Is redemption, reconciliation, and forgiveness possible? Royal stumbles forward in his own misguided way. As you watch this process unfold, watch how Royal begins to take his children out of the surreal existence under the roof of the old house and out into the real world. Observe how death plays a central role in the process of change. Each one of the characters must face death. In each character’s life, something must die. Anderson gives us some delightful and funny images that tease out the death theme. But don’t let the humor distract you from the important role it plays in the larger message of redemption. The uncomfortable sexual tension between Richie and Margot makes us feel how confused this family is about understanding, experiencing, and expressing love.
The cast is marvelous with crisp, thoughtful, nuanced performances by each one. Hackman is brilliant. The script and dialogue are understated so that the humor is wry not slapstick. The film is stylized – the episodes framed like portraits conveying the detached impersonal world of the characters. Each portrait is filled with the fascinating details that tell us something about the room occupied by each character. The clothes worn by the characters are like costumes or symbols. The tone of the film is gentle and sympathetic–it does not mock these characters for their troubles and their foibles, but it understands them. So will we if we listen, because these are people like us, people in need of grace, redemption, and healing. We are people who need to come home to find that for which our hearts have been longing.
Questions for discussion:
- Why is the film titled, The Royal Tenenbaums?
- Why have the characters left the homestead? From what are they running, or what are they unwilling to face?
- How are the images and how is the theme of death used to advance the theme of healing, forgiveness, and reconciliation?
- How does the family home function as a metaphor for the lives of the people who live in that house?
- What role does risk-taking play in the commentary of the story and in the transformation of the characters?
- What significance do you place on the opening and closing image of Mordecai?
- How does our discomfort at the sexual tension between Richie and Margot help us understand the film’s depiction of how love is recognized and expressed?
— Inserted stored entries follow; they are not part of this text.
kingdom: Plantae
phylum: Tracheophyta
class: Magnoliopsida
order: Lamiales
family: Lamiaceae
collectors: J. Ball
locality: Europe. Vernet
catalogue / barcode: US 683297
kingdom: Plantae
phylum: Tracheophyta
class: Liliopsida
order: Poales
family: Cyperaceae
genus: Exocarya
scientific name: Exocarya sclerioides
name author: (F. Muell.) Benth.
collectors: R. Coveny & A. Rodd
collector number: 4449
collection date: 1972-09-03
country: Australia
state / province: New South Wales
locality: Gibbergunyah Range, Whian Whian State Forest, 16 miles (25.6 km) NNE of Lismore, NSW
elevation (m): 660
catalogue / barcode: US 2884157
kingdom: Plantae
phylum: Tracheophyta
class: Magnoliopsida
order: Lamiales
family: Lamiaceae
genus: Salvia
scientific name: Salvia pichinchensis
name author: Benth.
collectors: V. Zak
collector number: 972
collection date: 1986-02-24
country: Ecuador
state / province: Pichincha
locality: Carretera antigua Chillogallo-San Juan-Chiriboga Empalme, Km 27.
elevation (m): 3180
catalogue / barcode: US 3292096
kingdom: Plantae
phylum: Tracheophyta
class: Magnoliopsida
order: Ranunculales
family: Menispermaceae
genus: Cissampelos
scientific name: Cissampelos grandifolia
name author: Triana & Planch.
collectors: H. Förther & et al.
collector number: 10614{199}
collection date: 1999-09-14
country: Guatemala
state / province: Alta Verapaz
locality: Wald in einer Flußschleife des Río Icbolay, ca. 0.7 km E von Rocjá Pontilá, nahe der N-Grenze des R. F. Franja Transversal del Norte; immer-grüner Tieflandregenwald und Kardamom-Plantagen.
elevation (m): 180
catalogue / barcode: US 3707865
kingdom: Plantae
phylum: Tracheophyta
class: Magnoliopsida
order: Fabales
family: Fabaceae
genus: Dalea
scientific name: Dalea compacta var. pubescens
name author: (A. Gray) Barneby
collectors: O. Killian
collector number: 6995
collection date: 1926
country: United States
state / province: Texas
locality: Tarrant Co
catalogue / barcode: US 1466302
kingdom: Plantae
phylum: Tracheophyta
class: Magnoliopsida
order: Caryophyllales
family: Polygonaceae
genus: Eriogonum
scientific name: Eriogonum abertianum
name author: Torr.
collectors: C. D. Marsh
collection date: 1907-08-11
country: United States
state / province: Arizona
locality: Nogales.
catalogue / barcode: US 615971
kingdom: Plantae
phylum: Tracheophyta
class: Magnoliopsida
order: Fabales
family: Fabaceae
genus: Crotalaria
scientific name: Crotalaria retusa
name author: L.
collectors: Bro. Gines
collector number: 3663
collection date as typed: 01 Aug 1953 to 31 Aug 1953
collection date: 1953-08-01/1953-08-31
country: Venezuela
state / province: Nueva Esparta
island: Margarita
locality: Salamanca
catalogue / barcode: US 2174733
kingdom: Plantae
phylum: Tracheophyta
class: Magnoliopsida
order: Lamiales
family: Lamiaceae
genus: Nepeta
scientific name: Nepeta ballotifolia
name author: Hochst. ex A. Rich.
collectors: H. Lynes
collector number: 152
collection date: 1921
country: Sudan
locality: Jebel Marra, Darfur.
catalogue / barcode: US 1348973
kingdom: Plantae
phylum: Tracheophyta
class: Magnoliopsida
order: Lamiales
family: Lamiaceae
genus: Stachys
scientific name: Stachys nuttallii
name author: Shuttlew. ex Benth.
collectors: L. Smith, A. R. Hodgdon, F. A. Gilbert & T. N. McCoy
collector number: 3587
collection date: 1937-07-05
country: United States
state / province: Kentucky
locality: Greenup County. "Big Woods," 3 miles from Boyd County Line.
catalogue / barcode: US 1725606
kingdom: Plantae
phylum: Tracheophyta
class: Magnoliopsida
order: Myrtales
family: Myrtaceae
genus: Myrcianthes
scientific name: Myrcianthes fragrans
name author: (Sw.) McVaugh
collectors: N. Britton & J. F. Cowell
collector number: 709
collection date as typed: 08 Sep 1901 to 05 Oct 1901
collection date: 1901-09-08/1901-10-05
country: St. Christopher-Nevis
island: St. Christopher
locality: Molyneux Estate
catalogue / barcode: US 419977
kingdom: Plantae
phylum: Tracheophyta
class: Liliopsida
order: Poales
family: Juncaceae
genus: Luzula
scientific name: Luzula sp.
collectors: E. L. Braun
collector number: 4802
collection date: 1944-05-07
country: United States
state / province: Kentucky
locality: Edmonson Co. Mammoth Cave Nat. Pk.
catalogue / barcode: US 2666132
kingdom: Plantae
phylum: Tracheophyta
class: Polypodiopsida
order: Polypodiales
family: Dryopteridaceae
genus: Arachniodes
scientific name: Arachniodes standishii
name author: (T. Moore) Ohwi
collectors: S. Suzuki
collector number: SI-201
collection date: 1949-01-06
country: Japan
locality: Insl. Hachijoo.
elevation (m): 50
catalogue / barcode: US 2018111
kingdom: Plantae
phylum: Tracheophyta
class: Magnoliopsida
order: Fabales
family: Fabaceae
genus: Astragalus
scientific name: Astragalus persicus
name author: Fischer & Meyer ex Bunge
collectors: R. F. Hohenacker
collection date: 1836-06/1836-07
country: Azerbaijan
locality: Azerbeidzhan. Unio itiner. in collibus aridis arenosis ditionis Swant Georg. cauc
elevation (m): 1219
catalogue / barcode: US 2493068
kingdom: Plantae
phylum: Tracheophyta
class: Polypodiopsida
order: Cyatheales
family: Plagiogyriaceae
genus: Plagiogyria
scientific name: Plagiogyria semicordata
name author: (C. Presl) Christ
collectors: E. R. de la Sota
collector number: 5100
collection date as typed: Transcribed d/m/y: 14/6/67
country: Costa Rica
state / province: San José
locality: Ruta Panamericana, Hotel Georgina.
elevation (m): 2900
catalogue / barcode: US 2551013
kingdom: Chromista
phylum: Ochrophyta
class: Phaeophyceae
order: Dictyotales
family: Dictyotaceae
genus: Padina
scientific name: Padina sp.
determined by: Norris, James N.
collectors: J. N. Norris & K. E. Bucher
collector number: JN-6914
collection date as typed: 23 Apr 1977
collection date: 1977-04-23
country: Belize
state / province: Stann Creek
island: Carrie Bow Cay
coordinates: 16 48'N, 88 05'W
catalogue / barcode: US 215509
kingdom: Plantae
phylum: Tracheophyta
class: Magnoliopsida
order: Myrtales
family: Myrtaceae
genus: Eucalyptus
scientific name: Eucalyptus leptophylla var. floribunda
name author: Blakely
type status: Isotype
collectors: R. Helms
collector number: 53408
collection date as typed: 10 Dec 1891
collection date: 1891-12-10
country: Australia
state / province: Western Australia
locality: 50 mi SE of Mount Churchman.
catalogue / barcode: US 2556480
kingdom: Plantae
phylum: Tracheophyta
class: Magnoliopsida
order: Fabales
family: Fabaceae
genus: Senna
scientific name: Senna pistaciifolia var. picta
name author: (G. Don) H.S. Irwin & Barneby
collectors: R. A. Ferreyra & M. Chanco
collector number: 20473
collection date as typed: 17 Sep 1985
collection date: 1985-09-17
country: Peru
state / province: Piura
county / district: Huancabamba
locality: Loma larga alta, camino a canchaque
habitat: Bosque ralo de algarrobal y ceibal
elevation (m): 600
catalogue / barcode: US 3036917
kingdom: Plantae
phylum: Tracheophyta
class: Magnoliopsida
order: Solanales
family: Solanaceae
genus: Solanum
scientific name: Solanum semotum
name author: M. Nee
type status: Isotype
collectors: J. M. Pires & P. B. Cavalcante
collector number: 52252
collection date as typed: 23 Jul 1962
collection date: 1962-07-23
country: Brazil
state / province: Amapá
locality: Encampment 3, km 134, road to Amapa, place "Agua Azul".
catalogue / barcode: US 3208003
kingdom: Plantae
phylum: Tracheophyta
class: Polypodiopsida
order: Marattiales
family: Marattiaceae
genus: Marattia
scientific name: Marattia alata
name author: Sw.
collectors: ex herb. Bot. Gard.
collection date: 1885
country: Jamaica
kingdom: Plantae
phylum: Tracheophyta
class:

Comment on the different ways Richie shows love to Royal, Margot, and Eli, as well as the other characters’ reaction to that demonstration.
- Why is it meaningful for Richie to put the boar’s head back on the wall? (Note that the wall still has the marks of where it once hung, and remember the scene in which the boar’s head is discovered.)
- How does Royal change, and how does his change influence the members of the family?
- Is there forgiveness and healing? Is it experienced uniformly among the family? If it is experienced at all, is it warranted?
- To what Bible passage or story does your reflection on this film take you? Why?